On-policy distillation: one of the hottest terms on PapersWithCode [R]
Summary
Niels from Hugging Face highlights On-policy distillation (OPD) as a prominent technique in AI research, featured on PapersWithCode.co. OPD is a key post-training method employed in models such as Qwen 3.6, Qwen 3.7, GLM-5.1, and DeepSeek-V4. The core idea involves a "hint model" identifying specific errors during a model's rollout and inserting hint tokens into the trajectory. This process causes the original model to assign lower probabilities to the error tokens, allowing it to be trained to match these new probabilities and correct mistakes without requiring new rollouts. Niels also details the PapersWithCode initiative, explaining that publications are fetched from Hugging Face's daily submissions, which are upvoted by users. Research relevance is currently determined by GitHub star velocity, with plans to incorporate trending scores of linked models, datasets, and Spaces.
Key takeaway
For Machine Learning Engineers aiming to refine large language models post-training, On-policy distillation (OPD) offers a precise error correction mechanism. You should investigate OPD to address specific rollout mistakes, as it avoids the computational cost of regenerating full trajectories while effectively teaching your model to downweight error probabilities.

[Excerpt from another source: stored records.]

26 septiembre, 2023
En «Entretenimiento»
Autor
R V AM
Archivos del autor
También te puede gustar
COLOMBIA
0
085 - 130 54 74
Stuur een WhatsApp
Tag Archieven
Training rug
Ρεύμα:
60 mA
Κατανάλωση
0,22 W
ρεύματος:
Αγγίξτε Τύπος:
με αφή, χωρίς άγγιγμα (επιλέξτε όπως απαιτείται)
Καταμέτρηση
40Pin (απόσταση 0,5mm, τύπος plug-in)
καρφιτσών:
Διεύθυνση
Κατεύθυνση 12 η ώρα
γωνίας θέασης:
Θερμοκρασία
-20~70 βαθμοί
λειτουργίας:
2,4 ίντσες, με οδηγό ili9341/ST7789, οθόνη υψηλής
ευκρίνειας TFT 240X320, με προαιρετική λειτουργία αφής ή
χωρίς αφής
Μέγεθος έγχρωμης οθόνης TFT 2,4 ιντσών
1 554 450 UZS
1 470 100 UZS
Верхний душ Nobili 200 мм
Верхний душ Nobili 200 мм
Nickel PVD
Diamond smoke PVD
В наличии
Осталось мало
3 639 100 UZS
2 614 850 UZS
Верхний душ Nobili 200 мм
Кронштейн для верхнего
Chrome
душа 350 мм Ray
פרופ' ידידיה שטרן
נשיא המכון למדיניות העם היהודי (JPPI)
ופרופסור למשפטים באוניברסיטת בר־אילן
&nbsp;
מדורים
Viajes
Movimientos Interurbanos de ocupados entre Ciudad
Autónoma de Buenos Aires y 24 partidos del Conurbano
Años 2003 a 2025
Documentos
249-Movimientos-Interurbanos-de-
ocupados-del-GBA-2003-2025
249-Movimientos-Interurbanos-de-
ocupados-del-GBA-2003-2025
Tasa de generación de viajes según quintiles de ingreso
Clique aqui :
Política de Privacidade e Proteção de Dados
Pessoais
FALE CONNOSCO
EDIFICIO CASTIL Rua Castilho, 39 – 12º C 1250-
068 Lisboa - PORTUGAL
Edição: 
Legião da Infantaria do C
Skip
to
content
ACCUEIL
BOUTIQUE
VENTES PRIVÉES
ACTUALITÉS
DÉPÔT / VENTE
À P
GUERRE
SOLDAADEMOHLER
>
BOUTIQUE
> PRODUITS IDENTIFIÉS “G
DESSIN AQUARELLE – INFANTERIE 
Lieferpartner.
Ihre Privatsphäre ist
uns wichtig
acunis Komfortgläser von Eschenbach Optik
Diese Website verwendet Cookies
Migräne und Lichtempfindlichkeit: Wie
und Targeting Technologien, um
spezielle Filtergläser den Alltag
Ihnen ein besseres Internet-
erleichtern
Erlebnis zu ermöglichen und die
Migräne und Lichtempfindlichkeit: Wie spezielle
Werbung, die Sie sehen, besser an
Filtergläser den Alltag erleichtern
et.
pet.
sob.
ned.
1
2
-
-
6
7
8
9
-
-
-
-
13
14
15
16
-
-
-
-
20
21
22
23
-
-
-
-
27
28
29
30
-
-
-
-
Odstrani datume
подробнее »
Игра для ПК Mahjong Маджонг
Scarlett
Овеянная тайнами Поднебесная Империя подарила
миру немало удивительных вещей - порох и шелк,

Consider integrating this technique, especially if your models, like Qwen or GLM, exhibit specific, correctable errors in their generated outputs.
Key insights
On-policy distillation corrects specific model errors by using a hint model to guide probability adjustments without new rollouts.
Principles
- Training on student's own mistakes is crucial.
- Staying on-policy constrains the search space.
- Multiple teachers can reduce bias.
Method
A hint model identifies rollout errors, inserts hint tokens, then the original model is trained to match new probabilities, downweighting specific error tokens.
In practice
- Apply OPD as a post-training technique.
- Use OPD for models like Qwen, GLM, DeepSeek.
- Consider multiple teachers for balanced OPD.
Topics
- On-policy Distillation
- Large Language Models
- Post-training Techniques
- PapersWithCode
- Error Correction
- Knowledge Distillation
Best for: Research Scientist, AI Engineer, NLP Engineer, AI Scientist, Machine Learning Engineer, AI Student
Related on AIssential
Editorial summary, takeaway, and curation by AIssential. Original article published by Machine Learning.